Customized: Personal assistant agents should adapt to different users, both by receiving direct requests from the user and by learning from experience.

These criteria--and their consequences--are explored further in Subsections 2.1.1 through 2.1.3. In some cases, however, the best interface will be one that gives the impression of directly manipulable, three-dimensional space; the contribution of AI to these virtual-reality interfaces are described in Subsection 2.1.4.

2.1.1 Integration and Expressivity

Two decades ago, window-based graphical interfaces and the direct-manipulation metaphor revolutionized human-computer interaction. However, few fundamental changes have occurred since then, and computers remain intimidating to the vast majority of the population. If the NII is to be both broadly accessible and flexible, people will need to interact with it in a natural manner, much like they do with one another. For example, users will want to access NII resources using a combination of speech and text (typed or handwritten) in their own natural language, and with hand and facial gestures. Furthermore, an interface should be able to present information in the manner most conducive to interpretation, be it text, graphics, animation, audio, or some coordinated combination of several modalities. Whereas today’s application interfaces offer, at most, a help command or menu option, NII interfaces will increase acceptance by offering customized, intelligent help and training, especially for the nonexpert user. Development of such a flexible interface paradigm raises several challenges in the areas of machine perception and automatic explanation.

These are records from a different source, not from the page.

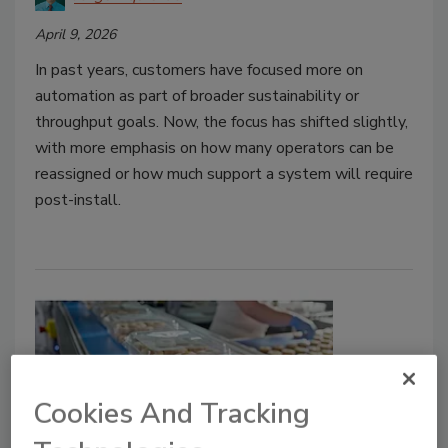
April 9, 2026
In past years, customers have focused more on
automation as part of broader sustainability or
throughput goals. Now, the focus has shifted slightly,
with more emphasis on how many operators can be
reassigned or how much support a system will require
post-install.
Cookies And Tracking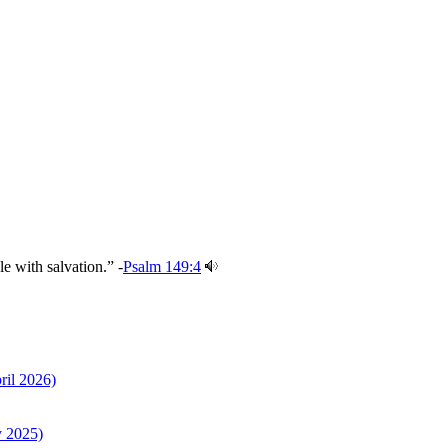
e with salvation.” -
Psalm 149:4
ril 2026)
y 2025)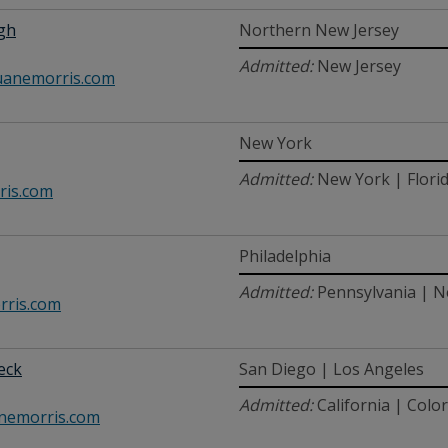
lgh
Northern New Jersey
Admitted:
New Jersey
anemorris.com
New York
Admitted:
New York | Flori
ris.com
Philadelphia
Admitted:
Pennsylvania | N
ris.com
beck
San Diego | Los Angeles
Admitted:
California | Colo
nemorris.com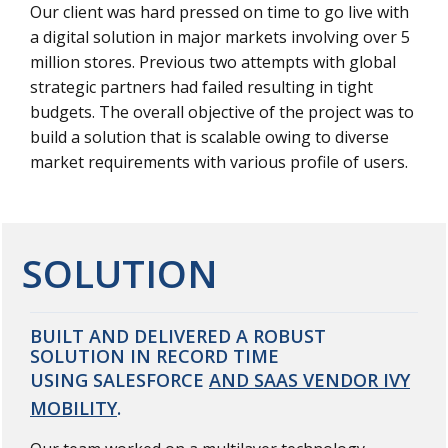
Our client was hard pressed on time to go live with
a digital solution in major markets involving over 5
million stores. Previous two attempts with global
strategic partners had failed resulting in tight
budgets. The overall objective of the project was to
build a solution that is scalable owing to diverse
market requirements with various profile of users.
SOLUTION
BUILT AND DELIVERED A ROBUST
SOLUTION IN RECORD TIME
USING SALESFORCE
AND SAAS VENDOR IVY
MOBILITY
.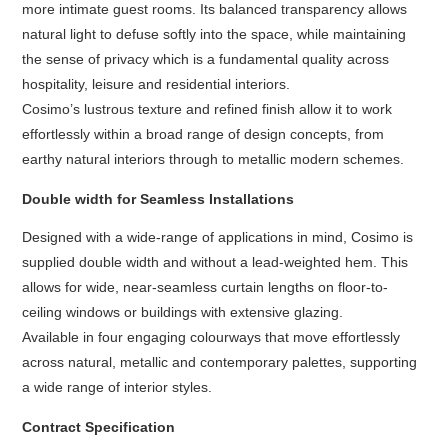
more intimate guest rooms. Its balanced transparency allows
natural light to defuse softly into the space, while maintaining
the sense of privacy which is a fundamental quality across
hospitality, leisure and residential interiors.
Cosimo’s lustrous texture and refined finish allow it to work
effortlessly within a broad range of design concepts, from
earthy natural interiors through to metallic modern schemes.
Double width for Seamless Installations
Designed with a wide-range of applications in mind, Cosimo is
supplied double width and without a lead-weighted hem. This
allows for wide, near-seamless curtain lengths on floor-to-
ceiling windows or buildings with extensive glazing.
Available in four engaging colourways that move effortlessly
across natural, metallic and contemporary palettes, supporting
a wide range of interior styles.
Contract Specification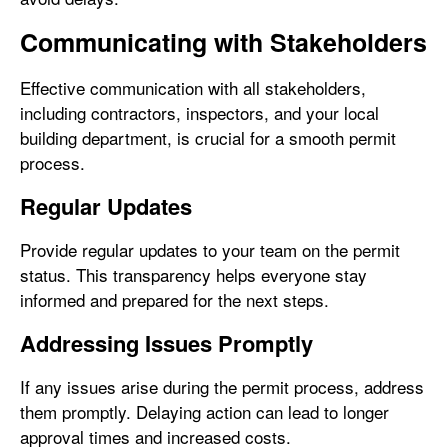
Communicating with Stakeholders
Effective communication with all stakeholders,
including contractors, inspectors, and your local
building department, is crucial for a smooth permit
process.
Regular Updates
Provide regular updates to your team on the permit
status. This transparency helps everyone stay
informed and prepared for the next steps.
Addressing Issues Promptly
If any issues arise during the permit process, address
them promptly. Delaying action can lead to longer
approval times and increased costs.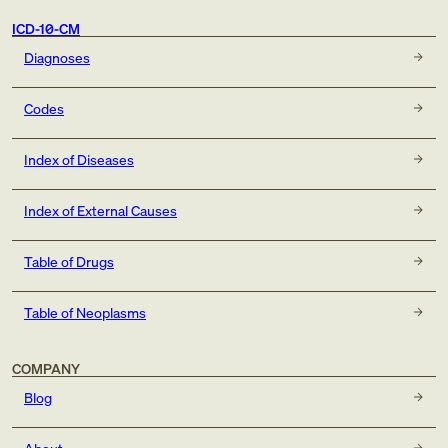
ICD-10-CM
Diagnoses
Codes
Index of Diseases
Index of External Causes
Table of Drugs
Table of Neoplasms
COMPANY
Blog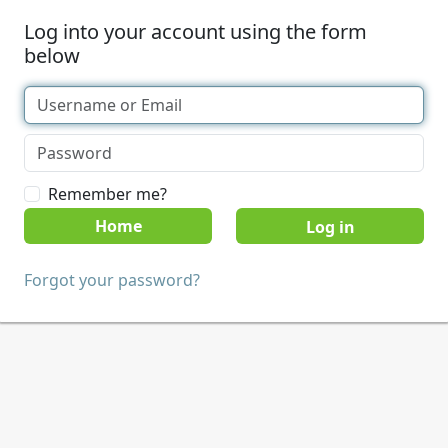
Log into your account using the form
below
Remember me?
Home
Forgot your password?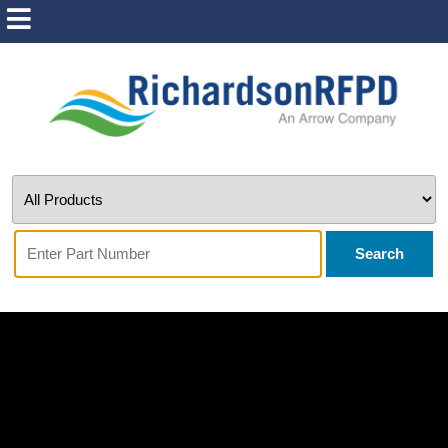
Search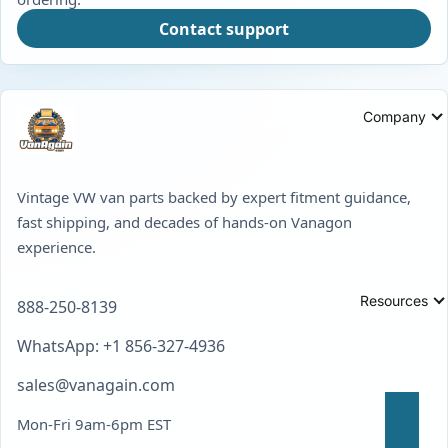
Contact support
Company
Vintage VW van parts backed by expert fitment guidance,
fast shipping, and decades of hands-on Vanagon
experience.
Resources
888-250-8139
WhatsApp: +1 856-327-4936
sales@vanagain.com
Mon-Fri 9am-6pm EST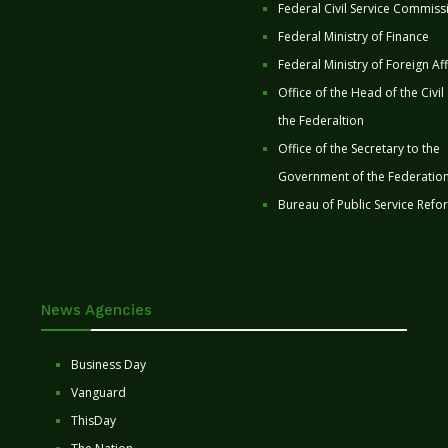
Federal Civil Service Commiss
Federal Ministry of Finance
Federal Ministry of Foreign Aff
Office of the Head of the Civil
the Federaltion
Office of the Secretary to the
Government of the Federatio
Bureau of Public Service Refo
News Agencies
Business Day
Vanguard
ThisDay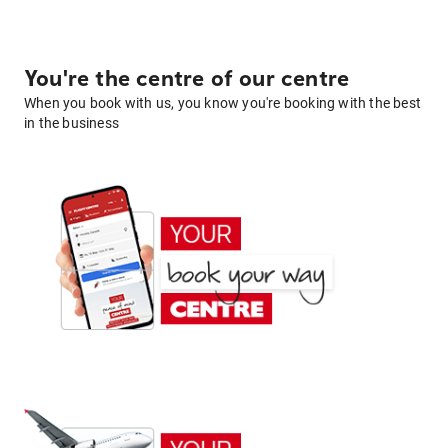
You're the centre of our centre
When you book with us, you know you're booking with the best
in the business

2.1.1.1 Machine Perception

Because people converse using speech, written language, gesture and facial expression, the ability to communicate seems effortless. If we want to ensure that user interactions with the NII are as natural, computers will require more advanced perceptual capabilities. As a result of research in the AI community, such capabilities are becoming technically feasible: given a controlled environment, existing computer vision algorithms (Subsection 3.9) can recognize eye and lip movements as well as hand gestures. Speech systems (Subsection 3.8) are currently capable of robust speaker-independent recognition for small vocabularies, and practical speaker-dependent recognition for vocabularies of ten thousand words or more; real-time natural language processing systems (Subsection 3.8) have been used in numerous database-query applications. However, technical problems still remain: many current technologies are brittle and thus break too easily for them to be considered fully mature and ready to use.

2.1.1.2 Automatic Explanation

Computers acquire, process, and generate data far more readily than they can present or explain it. If the NII were only to provide more ways for data to be produced and transferred, it would have limited success. To complement existing conventional abilities to store and move raw data, we need intelligent agents that are both linguistically and graphically articulate. If a query returns huge amounts of data, the intelligent agent should be able to compute a salient summary and present it using whichever modality best suits interpretation; it should support and be able to choose from among a wide range of options, including chart graphics, natural-language text, volumetric visualizations, animation, music, or speech. Furthermore, current interface capabilities that provide formatted data must be supplemented by automatic explanation systems that consider the background, abilities, and interest of the requester.